Behind the words of your favorite articles on Billboard, Complex, and MTV News, Andres Tardio is a journalist and photographer from Los Angeles, who decided to go after his dreams in the name of Hip-Hop. Shooting and interviewing some of your favorite artists including Tech N9NE, Ab-Soul, J. Cole, and more, Tardio took some time out of his busy schedule to answer some questions about the mixtape culture.
What’s your favorite mixtape of all time and why?
Can’t pick just one. I have to talk about 50 Cent’s early projects — before Get Rich or Die Tryin’ — as an embodiment of the mixtape culture. There was no escaping 50 and G-Unit at the time. Gotta mention Funkmaster Flex and DJ Clue for their contributions to the mixtape culture. Same goes for artists like Joe Budden, Fabolous, and Lloyd Banks, who always had me checking for new verses. Also, Atmosphere’s Ant had the Melodies and Memories mixtape series, which broke down some important moments in hip-hop history; Blue Eyes Meets Biggie, was a super creative Frank Sinatra and Notorious B.I.G. mash-up by DJ Cappel and Smitty; and Danger Mouse’s take on JAY-Z’s The Black Album and The Beatles’ The White Album with The Grey Album was crazy. I think those stand out off top, but no sole favorite.
What do you look for in a mixtape?
I don’t really have a criteria for this because, the lines between albums, mixtapes, EPs, and “playlists” are so blurry right now. I wish there was a better answer for that, but nowadays, you almost have to take an artist’s word for it. If Artist A drops a new project and calls it a mixtape, then it’s a mixtape. If they call it a playlist, it’s a playlist. You can’t really argue with the artist about that. Sometimes, artists say they dropped a mixtape, but then claim it’s an album when the Grammys come around. So, since there are no more clear distinctions, I don’t really think about “what to look for” in mixtapes anymore.
How has the mixtape game inspired your career in journalism?
I was thinking about this a lot, but I can’t really say that the mixtape game has inspired or impacted my career any more than the album game or the EP game. All of it has worked together in my career thus far.
How do you think the mixtape culture shaped hip-hop?
I’d say that it’s shaped it in both positive and negative ways. The mixtape culture has amplified voices in unconventional ways. 50 Cent is a great example of that. Mixtapes have also allowed rappers to redefine their careers. Lil Wayne and Joe Budden come to mind on that front. In many ways, mixtapes have allowed artists to thrive creatively, flipping existing tracks into new ones. Then again, there have been so many copyright issues, resulting in so many lawsuits. Recently, producers have come out to describe the financial issues surrounding mixtape credits. So, the mixtape game has shaped hip-hop in different ways. When artists drop mixtapes nowadays, it’s usually over original beats versus someone else’s.
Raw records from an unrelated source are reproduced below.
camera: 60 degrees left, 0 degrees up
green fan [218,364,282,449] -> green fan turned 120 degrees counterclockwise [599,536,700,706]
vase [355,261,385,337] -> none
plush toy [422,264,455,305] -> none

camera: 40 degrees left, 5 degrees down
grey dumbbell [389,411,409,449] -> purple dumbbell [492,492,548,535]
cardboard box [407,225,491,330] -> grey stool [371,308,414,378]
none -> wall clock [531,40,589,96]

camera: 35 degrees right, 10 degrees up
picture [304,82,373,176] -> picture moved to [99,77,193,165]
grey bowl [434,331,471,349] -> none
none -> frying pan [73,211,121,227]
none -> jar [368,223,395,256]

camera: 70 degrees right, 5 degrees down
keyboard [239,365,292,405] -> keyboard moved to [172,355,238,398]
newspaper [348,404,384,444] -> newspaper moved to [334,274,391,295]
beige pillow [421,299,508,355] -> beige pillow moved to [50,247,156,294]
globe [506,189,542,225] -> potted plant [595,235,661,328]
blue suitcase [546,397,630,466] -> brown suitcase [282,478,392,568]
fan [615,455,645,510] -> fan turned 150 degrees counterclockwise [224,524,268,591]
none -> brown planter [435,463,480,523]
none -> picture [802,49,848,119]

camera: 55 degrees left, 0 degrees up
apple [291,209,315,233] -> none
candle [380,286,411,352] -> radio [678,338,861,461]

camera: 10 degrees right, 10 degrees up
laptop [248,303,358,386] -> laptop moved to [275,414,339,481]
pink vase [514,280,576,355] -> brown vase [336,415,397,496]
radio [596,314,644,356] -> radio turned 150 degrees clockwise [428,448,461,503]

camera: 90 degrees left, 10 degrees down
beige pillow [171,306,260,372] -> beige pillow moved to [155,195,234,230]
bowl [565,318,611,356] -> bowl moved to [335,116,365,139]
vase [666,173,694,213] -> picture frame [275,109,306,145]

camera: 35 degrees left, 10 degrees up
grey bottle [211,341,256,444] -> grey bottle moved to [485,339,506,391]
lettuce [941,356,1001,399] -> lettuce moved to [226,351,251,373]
Do you think the mixtape culture is becoming a dying art?
I don’t know that it’s dying. It seems to me, that the culture is just evolving. “Freestyles” went through the same thing, when it became more about free-form verses instead of off-the-top bars. It’s just semantics, really. What you’re seeing is an evolution of that culture, something that’s happened because of the pros and cons we discussed earlier.
What’s your view on the industry trying to profit off mixtapes versus selling it for free?
Well, this is an interesting question and I’d say my ideas have matured over the years. Music is valuable and it should be treated like that. Free mixtapes are cool for fans, I get that, but that doesn’t typically help an artist feed themselves or their families. Moreover, free mixtapes are sometimes used as an excuse not to pay the creatives behind the scenes, including producers, engineers, guest artists, photographers, and designers. That’s not always fair. In the streaming era, that’s gotten even more complicated. In the end, I’m all for artists getting compensated fairly, and I’m not just talking about the rappers when I say artists.
Do you think mixtapes are still a source of discovering new artists?
It depends. Take a group of 10 people and ask them how they discover artists. You’ll see that everyone will have different answers. Some might say Spotify, others Soundcloud. There’s YouTube, Twitter, Instagram, Facebook. Then there’s word-of-mouth, which I still think is the most valuable resource.
Does a lane for mixtapes and its DJs still exist?
Yes, but it isn’t all traditional. That lane continues to evolve. Just look at DJ Khaled.